Using the information:
A: Answer the following questions using the World Cup review.
(i) Which team did France face in the final?
(ii) What name was given to the day England played Croatia in their semi-final?
(iii) Which player was left out of the German squad after a very successful season at Manchester City?
B: Reproduce the World Cup review between "Germany's short World" and "the group too.", inclusive, switching "Saudi Arabia" for "Morocco".
C: Name every national team that the World Cup review says Germany played against, counting both tournament and friendly matches.

Exercise passage:

<<<<

The 2018 World Cup draws to a close with France taking the famous title and trophy in a cracking final against Croatia. It's fair to say this World Cup has been a bit of a rollercoaster, we witnessed the shock exit of defending champions Germany, England making it to a semi-final for the first time in 28 years and a stack of superb goals.
Furthermore, the introduction of VAR added an extra notch of tension into the tournament with certain decisions being reviewed by a team of officials in an office, who were also dressed up in full refereeing kit which was a bit odd. In my opinion, this tournament has been unconventional to say the very least- please enjoy a selection of my five personal highlights from Russia.
Before the World Cup began we all thought that Nigeria would take home the prize for snazziest fashion item with their very snazzy kit. However, nobody could have predicted that England manager, Gareth Southgate would have become a somewhat style icon. Kitted out in his M&S suit, he strutted down the touchline in his navy-blue waistcoat like it was his own personal catwalk.
In fact, Southgate's waistcoat caught the eye of the people of England leading to "Waistcoat Wednesday" on the day England played Croatia in their semi-final. "Waistcoat Wednesday" saw the country being encouraged to don a waistcoat to support Southgate and his England team. In a time of political turmoil and uncertainty, the country was united behind one man and his M&S waistcoat.
I'll be honest, this for me isn't a "highlight" as Germany's poor performance in the tournament completely scuppered my World Cup fantasy league team. However, it was disappointing to see such a previously strong and capable team struggle to make it out of their group with defeats against Mexico and South Korea and only just managing to beat Sweden with a fantastic free kick by Toni Kroos in injury time. Overall, Germany finished bottom of their group, with South Korea snatching third place from them on goal difference.
Germany's short World Cup run was attributed to a range of reasons including poor selection choices and a poor lead up to the tournament. For example, after a very successful season at Manchester City, youngster Leroy Sane was left out of the German squad. Furthermore, Germany's international friendlies at the start of June this year hardly stood out with a narrow win against Saudi Arabia and a loss against Austria.
Whatever was wrong with Germany this World Cup, it was certainly a shock to see them not only be knocked out of the tournament in the group stages, but actually finish bottom of the group too.

>>>>

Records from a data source

<<<<

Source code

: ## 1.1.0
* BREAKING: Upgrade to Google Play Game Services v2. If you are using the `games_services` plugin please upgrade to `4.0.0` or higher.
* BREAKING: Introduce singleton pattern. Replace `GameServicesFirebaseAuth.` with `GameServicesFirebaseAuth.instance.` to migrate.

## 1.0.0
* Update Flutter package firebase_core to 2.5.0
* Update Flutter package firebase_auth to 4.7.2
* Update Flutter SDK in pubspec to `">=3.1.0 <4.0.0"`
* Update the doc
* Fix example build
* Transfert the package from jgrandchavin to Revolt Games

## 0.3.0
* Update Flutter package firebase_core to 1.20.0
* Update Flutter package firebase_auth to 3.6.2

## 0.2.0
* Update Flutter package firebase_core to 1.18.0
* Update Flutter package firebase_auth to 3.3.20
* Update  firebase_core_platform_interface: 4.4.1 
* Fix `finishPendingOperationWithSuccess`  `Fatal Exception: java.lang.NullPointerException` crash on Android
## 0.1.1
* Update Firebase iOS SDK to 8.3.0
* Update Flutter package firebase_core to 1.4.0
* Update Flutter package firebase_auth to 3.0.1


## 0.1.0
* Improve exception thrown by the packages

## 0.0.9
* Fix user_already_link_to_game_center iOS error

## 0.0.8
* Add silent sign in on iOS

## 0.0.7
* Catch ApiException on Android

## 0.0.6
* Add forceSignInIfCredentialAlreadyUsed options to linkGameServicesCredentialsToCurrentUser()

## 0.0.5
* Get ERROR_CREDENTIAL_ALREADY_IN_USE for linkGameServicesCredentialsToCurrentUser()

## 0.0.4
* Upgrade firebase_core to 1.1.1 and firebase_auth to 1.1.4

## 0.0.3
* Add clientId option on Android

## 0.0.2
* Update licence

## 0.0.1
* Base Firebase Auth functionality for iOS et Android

>>>>

Your responses:
A:
(i) Croatia
(ii) "Waistcoat Wednesday"
(iii) Leroy Sane

B:
Germany's short World Cup run was attributed to a range of reasons including poor selection choices and a poor lead up to the tournament. For example, after a very successful season at Manchester City, youngster Leroy Sane was left out of the German squad. Furthermore, Germany's international friendlies at the start of June this year hardly stood out with a narrow win against Morocco and a loss against Austria.
Whatever was wrong with Germany this World Cup, it was certainly a shock to see them not only be knocked out of the tournament in the group stages, but actually finish bottom of the group too.

C: Mexico, South Korea, Sweden, Saudi Arabia, Austria